Depuis l’an dernier, l’atmosphère au sommet du régime n’est plus la même qu’avant. Les signaux se multiplient et semblent dénoter une colère montante dans les rangs du Parti, y compris au sommet de la hiérarchie du régime. Parmi ceux qui ont donné de la voix figurent plusieurs caciques du Parti. Leurs critiques ont fusé l’an dernier lors des rencontres traditionnelles en août dans la station balnéaire de Beidaihe, au bord de la mer au nord-est du pays, lorsque les hiérarques se retrouvent à huis clos pour discuter de l’avenir de la Chine. S’y retrouvent des vétérans de même que des dirigeants dont certains réputés proches de Xi Jinping.
Une succession d’événement inexpliqués
Premier événement : contrairement aux usages, aucune annonce n’a été faite en mai par les médias officiels chinois quant à la tenue d’une réunion mensuelle du Bureau Politique du PCC. Composée des 24 plus hauts responsables du Parti, cette instance est pourtant censée se réunir une fois par mois. Les statuts du Parti sont formels à ce sujet.
A la tête du Bureau Politique figure la Commission Permanente dont les sept membres prennent les décisions les plus importantes. Elle est de ce fait l’organe décisionnel suprême du Parti, placée sous la direction de Xi Jinping. Elle se réunit généralement une fois par semaine, dans le plus grand secret. Aucune annonce n’est faite quant à sa tenue ou au contenu des débats.
Lorsque le Bureau Politique s’était réuni le 25 avril, l’agence de presse officielle Xinhua n’avait, comme de coutume, pas manqué d’en faire état. En mai, rien de tel. La même agence avait gardé un silence assourdissant. Il est possible que la réunion ait bien eu lieu et qu’elle n’ait pas été rendue publique du fait du caractère hautement confidentiel des discussions. Mais il est tout autant possible qu’elle n’ait pas eu lieu.

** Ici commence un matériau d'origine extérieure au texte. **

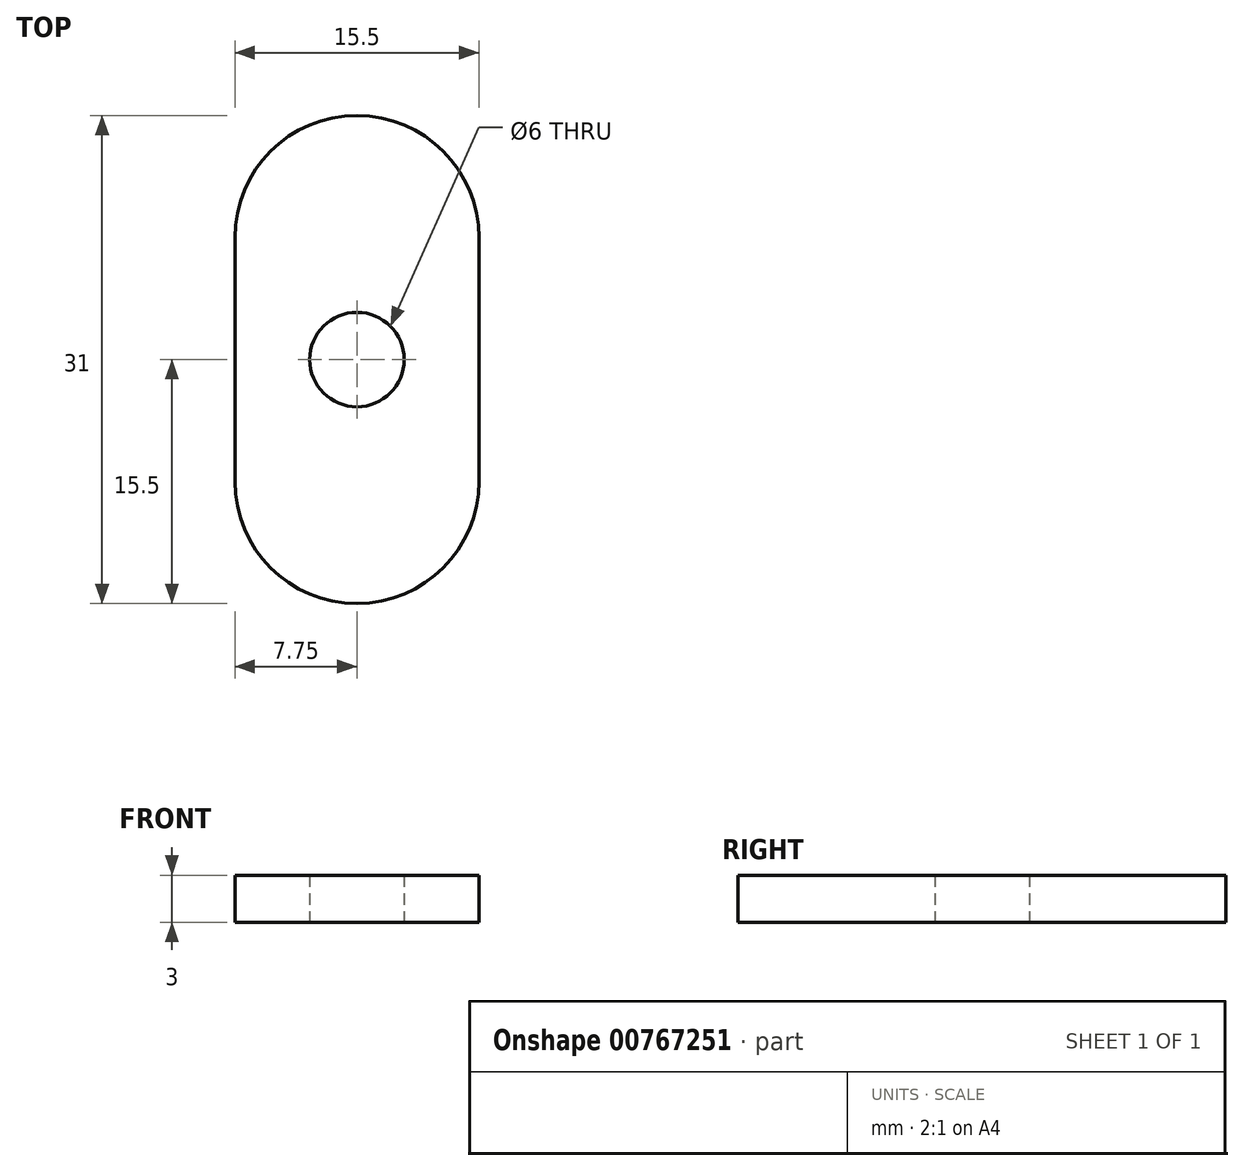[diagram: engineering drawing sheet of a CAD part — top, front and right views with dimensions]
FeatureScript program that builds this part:
annotation { "Feature Type Name" : "Feature", "Feature Type Description" : "" }
export const myFeature = defineFeature(function(context is Context, id is Id, definition is map)
    precondition{}
    {
        {
            var Q0;
            Q0=qCreatedBy(makeId("Top.planeOp"),FACE);
            var sketch = newSketch(context, id + "F0", { "sketchPlane" : qUnion([Q0])});
            skLineSegment(sketch, "E0.bottom", {"start": v(7.75, -7.75) * mm, "end": v(-7.75, -7.75) * mm});
            skLineSegment(sketch, "E0.top", {"start": v(7.75, 7.75) * mm, "end": v(-7.75, 7.75) * mm});
            skLineSegment(sketch, "E0.left", {"start": v(7.75, -7.75) * mm, "end": v(7.75, 7.75) * mm});
            skLineSegment(sketch, "E0.right", {"start": v(-7.75, -7.75) * mm, "end": v(-7.75, 7.75) * mm});
            skPoint(sketch, "E0.middle", {"position": v(0, 0) * mm});
            skCircle(sketch, "E1", {"center": v(0, 0) * mm, "radius": 3 * mm});
            skArc(sketch, "E2", {"start": v(7.75, 7.75) * mm, "mid": v(0, 15.5) * mm, "end": v(-7.75, 7.75) * mm});
            skArc(sketch, "E3", {"start": v(-7.75, -7.75) * mm, "mid": v(0, -15.5) * mm, "end": v(7.75, -7.75) * mm});
            skSolve(sketch);
        }
        {
            var Q0;
            Q0 = qSketchRegion(id + "F0", true);
            extrude(context, id + "F1", {"entities" : qUnion([Q0]), "depth" : 3 * mm, "offsetDistance" : 25 * mm});
        }
    });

Ces réunions sont pourtant d’une importance capitale car elles sont l’occasion pour les plus hauts dirigeants du pays de débattre des grands enjeux de la Chine ainsi que de ses défis sur des sujets économiques, politiques, géopolitiques ou encore militaires. Le plus souvent, c’est Xi Jinping et nul autre qui prend les décisions les plus importantes.
Une absence inexpliquée au forum sur la sécurité de Singapour
Deuxième événement tout aussi troublant : contrairement, là aussi, à une tradition bien rodée, le ministre chinois de la Défense, Dong Jun (董军), n’a pas assisté à la conférence annuelle sur la sécurité, le Shangri-la Dialogue, qui s’est tenue à Singapour du 30 mai au 1er juin, alors qu’il avait participé à cet événement l’année dernière. Traditionnellement, le ministre de la Défense est toujours là pour représenter la Chine et prononcer un discours à haute intensité idéologique dans le cadre de ces rencontres entre les principaux responsables militaires du monde.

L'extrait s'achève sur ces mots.